Jueves, 20 de Octubre de 2016

De Daniel Dátola

Mariano, Diego y Virginia son amigos de toda la vida. Se conocen de chicos, son del mismo barrio en Avellaneda, fueron al mismo colegio e incluso, a la misma parroquia donde formaron parte de la misma patrulla de Boys Scouts. Sin embargo, entre ellos existe una pequeña diferencia de edad, de esas que cuando uno es chico parece mucha pero que despues de los veinte se va diluyendo.De todas maneras, los tres amigos tienen muchos recuerdos en común y otros no tanto, más individuales, precisamenente por esa pequeña diferencia de edad.

Mariano (el mayor de los tres, gran seductor , amigo de las noches largas y de las chicas fáciles) ha tomado una decisión: casarse con Virginia. Siente que ya es hora de "sentar cabeza" y Virginia es la típica chica de barrio "para casarse". Esto sorprende a Diego quien siente que queda solo para la joda. Hasta ahora ha sido el ladero de Mariano para las salidas y si se casa con Virginia queda en banda. Diego intenta convencer a Mariano de que le de un tiempo para que él mismo pueda conseguir una chica "para casarse". Pero Mariano se niega rotundamente.

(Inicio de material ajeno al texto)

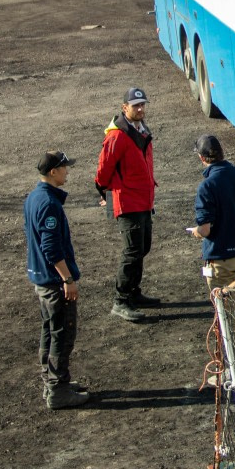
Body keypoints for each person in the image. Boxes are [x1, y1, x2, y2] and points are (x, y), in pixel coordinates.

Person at [186, 134, 235, 378]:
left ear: (202, 159)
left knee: (224, 316)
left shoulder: (207, 186)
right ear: (222, 152)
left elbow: (206, 229)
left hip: (219, 260)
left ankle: (233, 369)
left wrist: (196, 233)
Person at [24, 150, 89, 410]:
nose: (67, 171)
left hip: (41, 278)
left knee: (49, 332)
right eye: (64, 167)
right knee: (61, 334)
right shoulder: (49, 204)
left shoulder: (33, 198)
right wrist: (67, 279)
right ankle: (57, 389)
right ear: (53, 172)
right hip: (53, 281)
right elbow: (51, 248)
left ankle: (52, 382)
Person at [95, 87, 159, 323]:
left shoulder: (140, 130)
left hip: (143, 200)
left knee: (142, 247)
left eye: (143, 105)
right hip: (128, 202)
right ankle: (121, 301)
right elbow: (103, 171)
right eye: (136, 106)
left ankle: (133, 293)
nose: (141, 109)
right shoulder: (117, 136)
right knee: (132, 252)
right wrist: (105, 191)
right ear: (125, 108)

En primer lugar porque ya tomó la decisión y por otra parte porque Don Alberto, el padre de Virginia (un policía retirado, muy conservador, al que acaban de nombrar presidente de "Tradición Familiar") sencillamente lo llena de balas. El casamiento será en dos meses. Ya está decidido. Mientras Diego en pedirle un tiempo de gracia para no quedar en banda, Mariano recibe un mail de su mejor amigo de la infancia del que no tenía noticias desde hacia años: El Flaco Aguilera, un tipo con el que hizo toda la escuela primaria y a quien tanto Diego como Virginia casi no recuerdan precisamente por esa diferencia de edad que cuando eran chicos los alejaba. El Flaco Aguilera esta viviendo en Europa y a través de un conocido en común con quien se encontró circunstancialmente en Estocolmo consiguió el correo electrónico de Mariano y le escribió anunciándole que va a volver a Buenos Aires por unos días y le pide que le consiga un buen hotel.

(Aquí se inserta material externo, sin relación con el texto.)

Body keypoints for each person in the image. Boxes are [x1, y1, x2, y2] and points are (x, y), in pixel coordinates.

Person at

Mariano se entusiasma con la noticia del reencuentro con su viejo y querido amigo y le contesta el mail diciéndole que de ninguna manera ira a vivir a un hotel: lo invita a su casa y de paso a su casamiento. A partir de ese momento no hace otra cosa que hablar de su querido amigo Carlos Aguilera, un viejo compinche a quien tiene muchas ganas de volver a ver. Los demás casi no registran a ese personaje.

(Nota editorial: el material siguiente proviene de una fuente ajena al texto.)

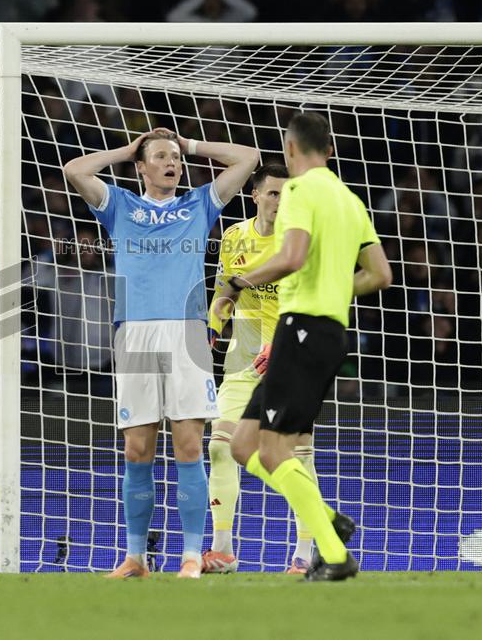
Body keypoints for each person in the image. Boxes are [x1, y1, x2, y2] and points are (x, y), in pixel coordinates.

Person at [64, 127, 259, 579]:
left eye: (176, 158)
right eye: (161, 157)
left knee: (188, 445)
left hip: (186, 332)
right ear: (142, 167)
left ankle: (190, 555)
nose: (172, 163)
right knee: (137, 449)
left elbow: (248, 158)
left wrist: (189, 145)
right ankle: (135, 558)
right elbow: (75, 170)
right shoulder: (120, 205)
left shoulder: (198, 204)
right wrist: (128, 149)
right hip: (134, 333)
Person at [213, 112, 392, 581]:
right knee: (242, 445)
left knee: (275, 450)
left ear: (290, 150)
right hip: (328, 333)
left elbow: (291, 257)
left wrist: (240, 281)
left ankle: (334, 553)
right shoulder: (350, 201)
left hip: (301, 330)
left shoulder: (297, 191)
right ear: (329, 151)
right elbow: (380, 274)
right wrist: (331, 288)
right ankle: (327, 517)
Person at [202, 163, 321, 575]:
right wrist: (211, 328)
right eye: (273, 193)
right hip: (242, 363)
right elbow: (226, 292)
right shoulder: (234, 237)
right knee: (220, 446)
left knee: (294, 455)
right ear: (254, 195)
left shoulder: (302, 243)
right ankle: (222, 550)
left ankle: (305, 554)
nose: (280, 201)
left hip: (293, 364)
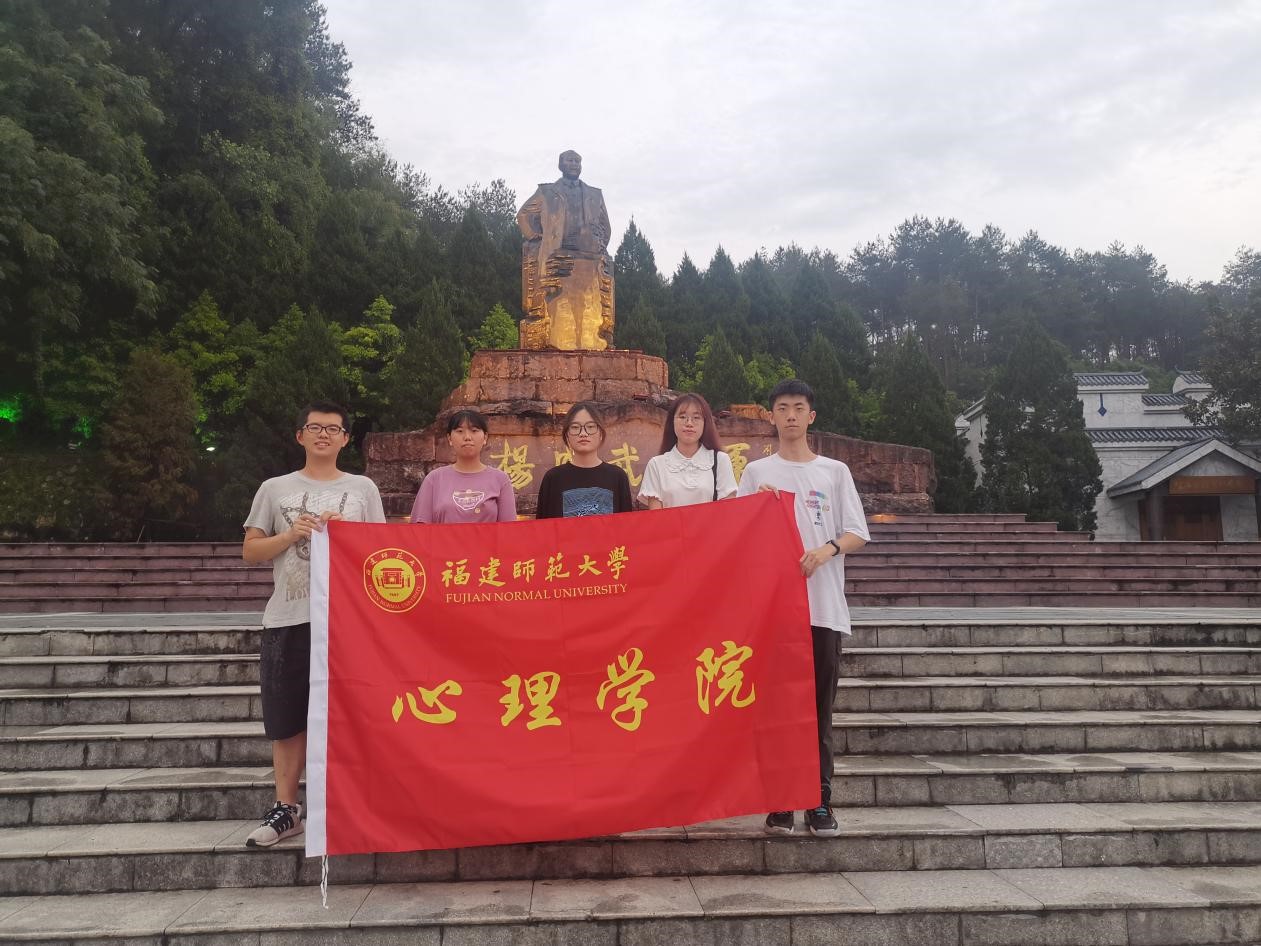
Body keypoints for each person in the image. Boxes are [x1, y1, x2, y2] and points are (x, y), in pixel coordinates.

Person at [241, 401, 385, 848]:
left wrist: (349, 534)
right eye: (315, 427)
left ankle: (351, 803)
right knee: (286, 716)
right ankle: (287, 808)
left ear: (346, 439)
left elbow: (383, 550)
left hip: (349, 622)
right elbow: (250, 551)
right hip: (289, 618)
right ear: (299, 435)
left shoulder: (362, 489)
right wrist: (290, 535)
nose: (324, 434)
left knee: (353, 714)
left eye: (333, 429)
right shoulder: (275, 488)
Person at [736, 379, 869, 838]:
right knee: (776, 711)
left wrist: (827, 549)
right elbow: (738, 537)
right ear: (770, 416)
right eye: (782, 407)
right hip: (774, 613)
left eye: (798, 407)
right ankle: (780, 802)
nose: (790, 415)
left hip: (822, 610)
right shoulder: (757, 473)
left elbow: (857, 532)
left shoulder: (834, 472)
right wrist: (758, 507)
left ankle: (818, 801)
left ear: (811, 416)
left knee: (817, 712)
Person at [516, 150, 614, 350]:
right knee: (555, 304)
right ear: (561, 165)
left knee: (589, 307)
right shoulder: (547, 192)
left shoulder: (595, 194)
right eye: (570, 160)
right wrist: (535, 237)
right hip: (556, 256)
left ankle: (595, 339)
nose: (574, 164)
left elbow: (605, 226)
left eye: (577, 161)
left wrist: (598, 246)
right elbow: (524, 215)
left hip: (587, 258)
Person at [410, 410, 516, 524]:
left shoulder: (500, 480)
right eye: (460, 431)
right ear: (449, 438)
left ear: (485, 437)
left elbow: (509, 530)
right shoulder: (434, 479)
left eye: (474, 431)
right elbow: (419, 529)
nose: (467, 437)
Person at [535, 401, 634, 518]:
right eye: (575, 427)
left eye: (590, 427)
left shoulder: (617, 477)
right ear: (567, 435)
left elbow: (626, 525)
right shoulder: (553, 479)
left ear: (601, 434)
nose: (583, 433)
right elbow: (542, 526)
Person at [638, 393, 737, 509]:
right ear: (672, 422)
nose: (689, 423)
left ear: (705, 423)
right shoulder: (656, 465)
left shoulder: (720, 460)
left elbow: (727, 511)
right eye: (682, 417)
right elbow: (656, 516)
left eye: (696, 418)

Llega el día en el que Carlos Aguilera aparece en la casa de Mariano. Claro que ahora el Flaco Carlos Aguilera ya no es tan flaco, ni tan Carlos... Ahora se llama Pamela y se ha transformado en una mujer espectacular. Mariano no lo puede creer, su mejor amigo de la infancia ahora es un travesti. Casi una mujer perfecta. Una diosa infernal que se le instala en su casa y que ahora se niega a ir a un hotel. A partir de entonces se suceden los enredos, las confusiones y las interrogantes difíciles de responder: ¿Cómo explica a Mariano que " eso" que vive en su casa es su recordado amigo Carlitos Aguilera? ¿Qué explicación le da a su novia? Donde y cómo lo esconde? ¿Cómo justifica su presencia ? ¿Cómo le explica a Diego a quien le juró que se retiraba de la joda que tiene a semejante "mujer" escondida en su casa? ¿Cómo le explica a su suegro (que odia a los homosexuales) que no está engañando a su hija con ninguna mujer porque Pamela en realidad es un hombre? Y lo peor de todo: ¿Cómo se explica a sí mismo que se está enamorando de su mejor amigo y que ahora duda seriamente en casarse con Virginia...

Sobre el final, todo se complica hasta el límite: Mariano ya no puede ocultar a "Pamela", su verdadera identidad ni sus propios sentimientos. Se arma un escándalo que cuyo final sorpresivo terminará poniendo las cosas en su lugar y acomodando las piezas de una comedia de situaciones en la que las confusiones se multiplican en una sucesión de gags hasta llegar a un final inesperado para los protagonistas de la historia y para el mismísimo espectador.